Hi! I updated to the latest version and the errors so still appear but they seem to only happen once. At least they are not triggered again when trying to click around Matomo in wp-admin.

However, there is a new error. I paste those errors that appear and it is the last one that is new:

(I have anonymized the error log by replacing my IP with XXX and the domain with yyy.yy) [Mon Nov 06 16:11:45.735850 2023] [authz_core:error] [pid 19182:tid 140125361387264] [client XXX:34858] AH01630: client denied by server configuration: /srv/www/yyy.yy/www/wp-content/plugins/matomo/app/config/global.ini.php [Mon Nov 06 16:11:45.795321 2023] [authz_core:error] [pid 11387:tid 140123828115200] [client XXX:34860] AH01630: client denied by server configuration: /srv/www/yyy.yy/www/wp-content/plugins/matomo/app/config/global.ini.php [Mon Nov 06 16:11:46.020060 2023] [authz_core:error] [pid 11321:tid 140125203830528] [client XXX:51266] AH01630: client denied by server configuration: /srv/www/yyy.yy/www/wp-content/plugins/matomo/app/vendor/matomo/device-detector/regexes/bots.yml

[diosmosis]

@annagson can you provide a screenshot of these errors appearing in your wordpress?

[annagson]

Hi! They appear in the error log, do you still want a screenshot?

[diosmosis]

@annagson if they just appear in the error log you can either ignore them or set enable_required_directories_diagnostic = 0 under the [General] section in your /path/to/wordpress/wp-content/uploads/matomo/config/config.ini.php. Those log entries should not affect your ability to use Matomo.

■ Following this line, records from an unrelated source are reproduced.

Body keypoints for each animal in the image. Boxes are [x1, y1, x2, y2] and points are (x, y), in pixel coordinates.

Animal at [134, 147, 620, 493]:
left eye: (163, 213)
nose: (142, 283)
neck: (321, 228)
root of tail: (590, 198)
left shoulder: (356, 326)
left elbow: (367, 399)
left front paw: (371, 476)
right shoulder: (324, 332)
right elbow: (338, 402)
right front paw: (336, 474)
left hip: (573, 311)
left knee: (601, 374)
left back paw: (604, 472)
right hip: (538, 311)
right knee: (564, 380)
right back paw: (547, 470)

Is your IP still blocked when using Matomo or has that issue been solved?

[annagson]

No, I am not blocked anymore as the errors are only repeated 3 times and this seems to be below the threashold for fail2ban.

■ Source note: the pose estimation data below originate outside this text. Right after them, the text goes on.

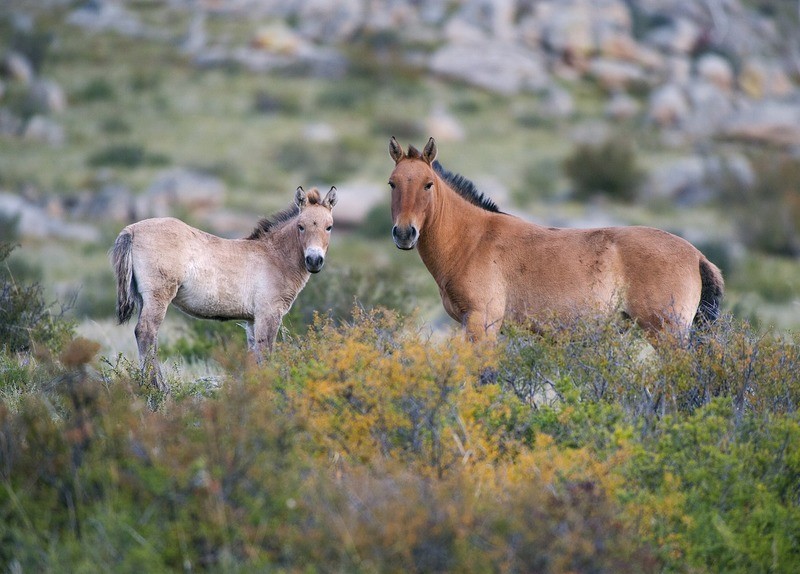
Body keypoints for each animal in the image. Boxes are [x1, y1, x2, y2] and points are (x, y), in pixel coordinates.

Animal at [111, 185, 337, 392]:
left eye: (329, 227)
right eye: (301, 226)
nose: (314, 260)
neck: (275, 256)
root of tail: (131, 230)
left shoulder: (252, 320)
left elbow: (254, 353)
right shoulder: (269, 314)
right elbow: (266, 351)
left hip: (143, 299)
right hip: (158, 296)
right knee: (146, 331)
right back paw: (157, 387)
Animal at [388, 137, 724, 342]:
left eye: (428, 184)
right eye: (392, 183)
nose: (404, 233)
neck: (472, 240)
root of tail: (697, 256)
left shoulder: (482, 323)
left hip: (667, 334)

There is no such file in that folder. There is a screenshot of that path/folder here: https://forum.matomo.org/t/matomo-causes-errors-and-some-hosts-block-my-ip-as-a-consequence/53614/5

I added an empty file with that file namne following the advice of your colleague here: https://forum.matomo.org/t/matomo-causes-errors-and-some-hosts-block-my-ip-as-a-consequence/53614/7 Anyhow, it didn't affect the error messages and now, after updating Matomo, the whole file is gone....

[diosmosis]

@annagson the file needs to have:

[General]
enable_required_directories_diagnostic = 0

not just enable_required_directories_diagnostic = 0. (Also note, that user is not affiliated with Matomo's support team, but I believe they help out quite a bit on the forums.)

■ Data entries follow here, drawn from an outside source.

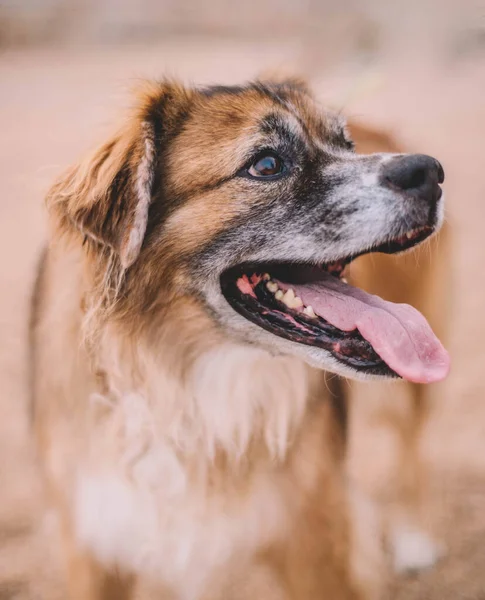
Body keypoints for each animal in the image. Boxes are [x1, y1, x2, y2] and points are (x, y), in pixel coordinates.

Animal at [29, 77, 446, 596]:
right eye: (267, 165)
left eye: (347, 147)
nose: (429, 171)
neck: (183, 381)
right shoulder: (93, 544)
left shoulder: (317, 535)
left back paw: (414, 536)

The file shouldn't have disappeared after updating, that's definitely an issue, though a different one. Would you be able to tell me which hosting providers you're using?

---

If Matomo is currently usable for you, then I will consider this specific issue resolved. I've created a new one regarding the config.ini.php file: https://github.com/matomo-org/matomo-for-wordpress/issues/944 which I'll get to when priorities allow.

If you have any further issues feel free to let me know here or create a new issue.

[annagson]

I added the file according to your description and it doesn't change the fact that Matomo produces error messages, neither in 4.15.2 nor in 4.15.3. But with that said, Matomo seems usable for me from v4.15.3 as there is only the three errors quoted above within a certain time, thus I am not blocked.

Also, I could confirm that the file disappears upon updating to v 4.15.3

In these tests I have been using sites hosted at www.beebyte.se (where I am blocked by fail2ban) and www.enbart.se (where I am currently not blocked). The file disappears upon updating Matomo on both hosting providers.

[diosmosis]

I created another issue regarding the fact that the setting in config.ini.php doesn't appear to have an effect: https://github.com/matomo-org/matomo-for-wordpress/issues/945

Thanks for reporting it! Again if you notice any other issues, let us know.